HC Deb 31 May 1961 vol 641 cc249-50
32. Mr. Wainwright

asked the Secretary of State for Air if he will grant facilities for accommodation and travelling expenses, so that wives can join their husbands who are officers of the Royal Air Force stationed abroad and have reached the age of 21 years.

Mr. W. J. Taylor

Married Regular officers aged 25 or over may be joined by their families overseas at public expense. We do not think it right to extend this entitlement to younger officers.

Mr. Wainwright

Does the hon. Gentleman realise that that Answer will cause a good deal of dismay and un-happiness to young officers and their wives?
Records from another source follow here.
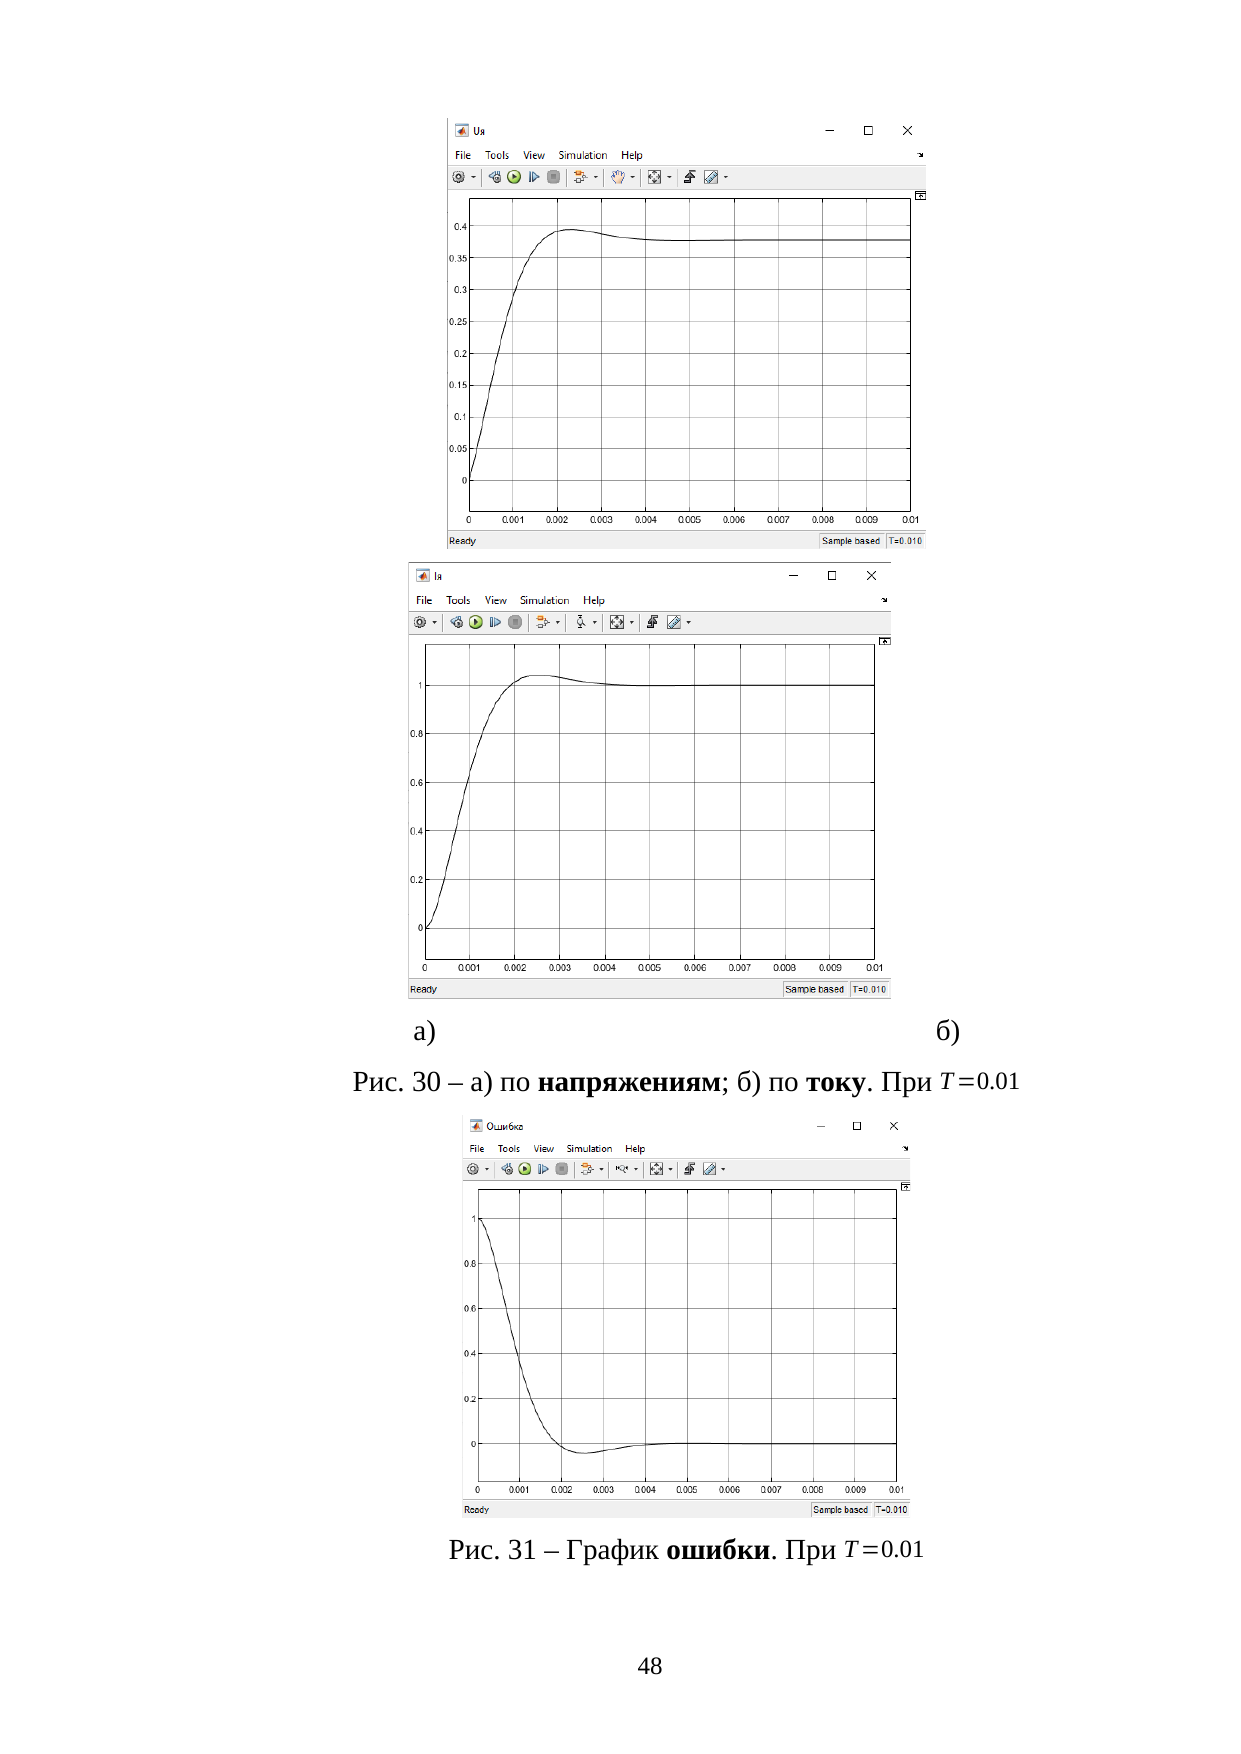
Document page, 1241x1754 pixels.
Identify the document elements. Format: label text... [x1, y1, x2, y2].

picture [408, 562, 891, 999]
text Рис. 30 – а) по напряжениям; б) по току. При [148, 1064, 1152, 1098]
picture [462, 1115, 911, 1518]
text а) б) [148, 1013, 1152, 1047]
picture [447, 118, 926, 549]
text Рис. 31 – График ошибки. При [148, 1532, 1152, 1566]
What justification can the Government have for saying that married men of 21 should not be entitled to the same travelling facilities as those of 25? Is he aware that even politicians get married before they are 25? Will he consider this problem again and grant to these young officers and their wives the same facilities as are given to those of 25?

Mr. Taylor

I do not think that my reply will cause any dismay, because the facts are well known in the three Services. All three Services have long held the view that it is neither in the interests of the Service nor the individual to encourage young officers to take on family responsibilities in the early formative years of their careers when they might be absorbing the traditions of their Service and taking an active part in the corporate life of their units. I think that that is right.

Mr. Fletcher-Cooke

Does my hon. Friend realise that young people are marrying much younger today and that it would not be good for recruitment to the Services if it were thought that young men in the Services did not have the same sort of consideration received by those in civilian life in this matter of married quarters and so on?

Mr. Taylor

I appreciate what my hon. and learned Friend has said, but nothing he has said invalidates the argument which I nut forward in my original reply.

Mr. Cronin

If it is not customary for the Royal Air Force to encourage marriage of officers below the age of 25, why do officers below that age get a marriage allowance of £4 4s. a week and why does the Air Ministry adopt this extraordinary attitude of interfering with the normal marital relations of officers and their wives, as compared with the other Services?

Mr. Taylor

I understand that the hon. Member for Loughborough (Mr. Cronin) is a professional medical man and I could not follow the last part of his supplementary question. Although officers under 25 years of age receive a marriage allowance, it is at a reduced rate.